Le braci indicano ancora il fuoco.
In quest'opera su carta, gli strati di pittura sembrano essere applicati pesantemente,
parzialmente raschiato via o dipinto sopra,
che conferisce all'insieme una certa ruvidezza e profondità.
Passione, energia, divenire e svanire, un gioco tra la luce della passione ardente,
come un fuoco ardente e l'oscurità di un crepuscolo che si avvicina conferiscono… al quadro un'atmosfera tesa,
espressione potente che si presta a molteplici interpretazioni.
Le strutture passano.
Le braci indicano ancora il fuoco.
In quest'opera su carta, gli strati di pittura sembrano essere applicati pesantemente,
parzialmente raschiato via o dipinto sopra,
che conferisce all'insieme una certa ruvidezza e profondità.

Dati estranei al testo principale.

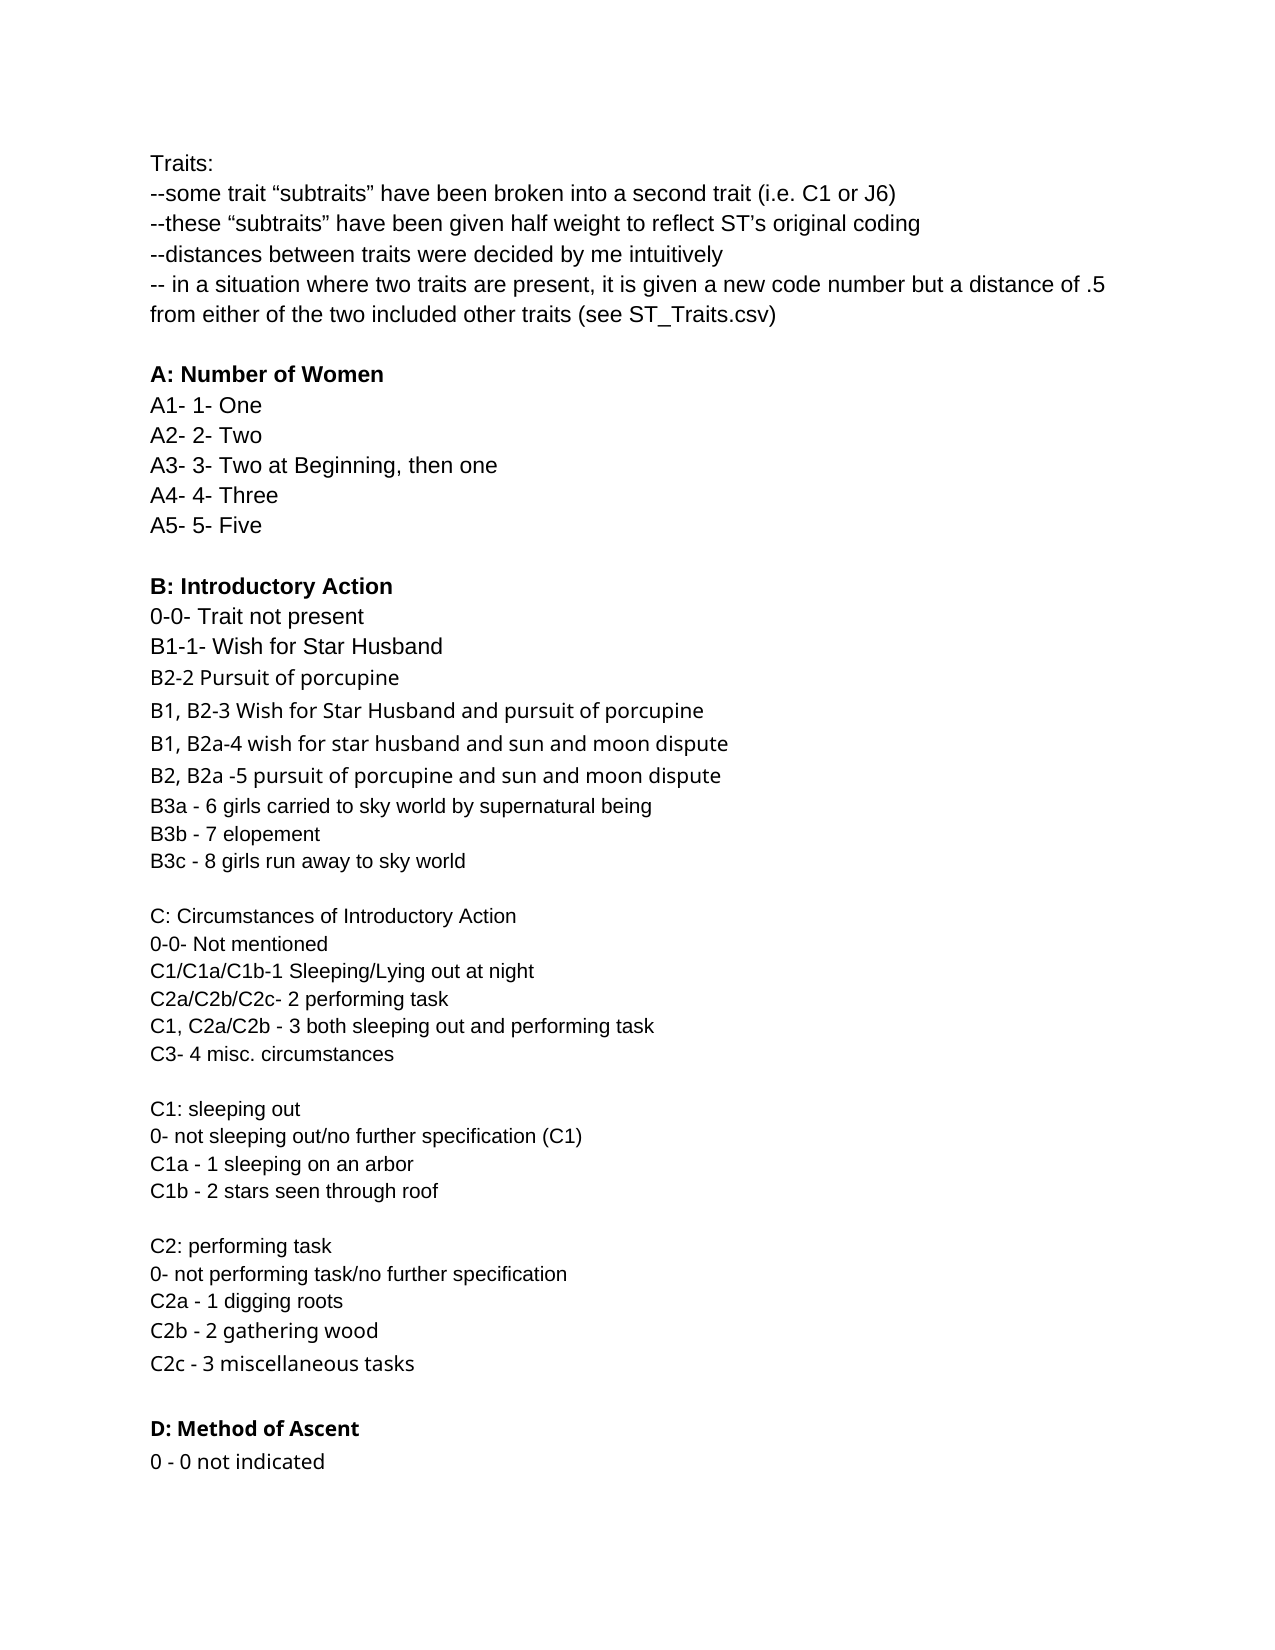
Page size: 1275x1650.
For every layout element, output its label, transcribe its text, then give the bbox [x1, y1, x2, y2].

text --some trait “subtraits” have been broken into a second trait (i.e. C1 or J6) [150, 180, 1125, 207]
text A3- 3- Two at Beginning, then one [150, 452, 1125, 478]
text A5- 5- Five [150, 512, 1125, 539]
text B2, B2a -5 pursuit of porcupine and sun and moon dispute [150, 761, 1125, 790]
text C3- 4 misc. circumstances [150, 1041, 1125, 1065]
text A1- 1- One [150, 392, 1125, 418]
text -- in a situation where two traits are present, it is given a new code number but a distance of .5 from either of the two included other traits (see ST_Traits.csv) [150, 271, 1125, 327]
text C2a - 1 digging roots [150, 1289, 1125, 1313]
text B3c - 8 girls run away to sky world [150, 849, 1125, 873]
text C2b - 2 gathering wood [150, 1316, 1125, 1345]
text 0-0- Trait not present [150, 603, 1125, 629]
text B1-1- Wish for Star Husband [150, 633, 1125, 660]
text --distances between traits were decided by me intuitively [150, 241, 1125, 267]
text B: Introductory Action [150, 573, 1125, 599]
text B1, B2-3 Wish for Star Husband and pursuit of porcupine [150, 696, 1125, 724]
text Traits: [150, 150, 1125, 176]
text A2- 2- Two [150, 422, 1125, 448]
text A4- 4- Three [150, 482, 1125, 509]
text 0-0- Not mentioned [150, 931, 1125, 955]
text C2c - 3 miscellaneous tasks [150, 1349, 1125, 1377]
text C2a/C2b/C2c- 2 performing task [150, 986, 1125, 1010]
text B2-2 Pursuit of porcupine [150, 663, 1125, 692]
text A: Number of Women [150, 361, 1125, 388]
text B3a - 6 girls carried to sky world by supernatural being [150, 794, 1125, 818]
text C1a - 1 sleeping on an arbor [150, 1151, 1125, 1175]
text C1b - 2 stars seen through roof [150, 1179, 1125, 1203]
text C: Circumstances of Introductory Action [150, 904, 1125, 928]
text B1, B2a-4 wish for star husband and sun and moon dispute [150, 729, 1125, 757]
text C1/C1a/C1b-1 Sleeping/Lying out at night [150, 959, 1125, 983]
text C1, C2a/C2b - 3 both sleeping out and performing task [150, 1014, 1125, 1038]
text --these “subtraits” have been given half weight to reflect ST’s original coding [150, 210, 1125, 237]
text D: Method of Ascent [150, 1414, 1125, 1443]
text 0- not performing task/no further specification [150, 1261, 1125, 1285]
text 0 - 0 not indicated [150, 1447, 1125, 1475]
text B3b - 7 elopement [150, 821, 1125, 845]
text C1: sleeping out [150, 1096, 1125, 1120]
text 0- not sleeping out/no further specification (C1) [150, 1124, 1125, 1148]
text C2: performing task [150, 1234, 1125, 1258]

Passione, energia, divenire e svanire, un gioco tra la luce della passione ardente,
come un fuoco ardente e l'oscurità di un crepuscolo che si avvicina conferiscono… al quadro un'atmosfera tesa,
espressione potente che si presta a molteplici interpretazioni.
Uwe Beyer
Germania
Credenziali
- Artista esperto
- Lavora su commissione
« Quando sono nel processo, non penso. Ho lasciato che il processo mi guidasse. »
L'artista tedesco Uwe Beyer, nato nel 1959, vive a Coswig, vicino a Dresda, e a Düsseldorf. Ha studiato all'Università di Arte e Design Burg Giebichenstein di Halle (1988-1993). I dipinti di Uwe Beyer nascono più dalla consapevolezza che dal controllo. La materia è lasciata libera di muoversi, resistere e assestarsi. La forma non è imposta, ma si sviluppa organicamente, stabilizzandosi brevemente prima di dissolversi nuovamente nell'apertura. Ogni opera esiste in una tensione tra presenza e distacco, densità e vuoto. Esiste come oggetto autosufficiente pur sfuggendo al contempo a una completa visibilità. Invece di comporre immagini, la sua pratica crea le condizioni per la loro emersione. Questi dipinti non rappresentano il mondo.
Esse rivelano le condizioni in cui la forma – e quindi la realtà – prende forma. Ciò che rimane non è un'immagine, ma una traccia del divenire.
Esse rivelano le condizioni in cui la forma – e quindi la realtà – prende forma. Ciò che rimane non è un'immagine, ma una traccia del divenire.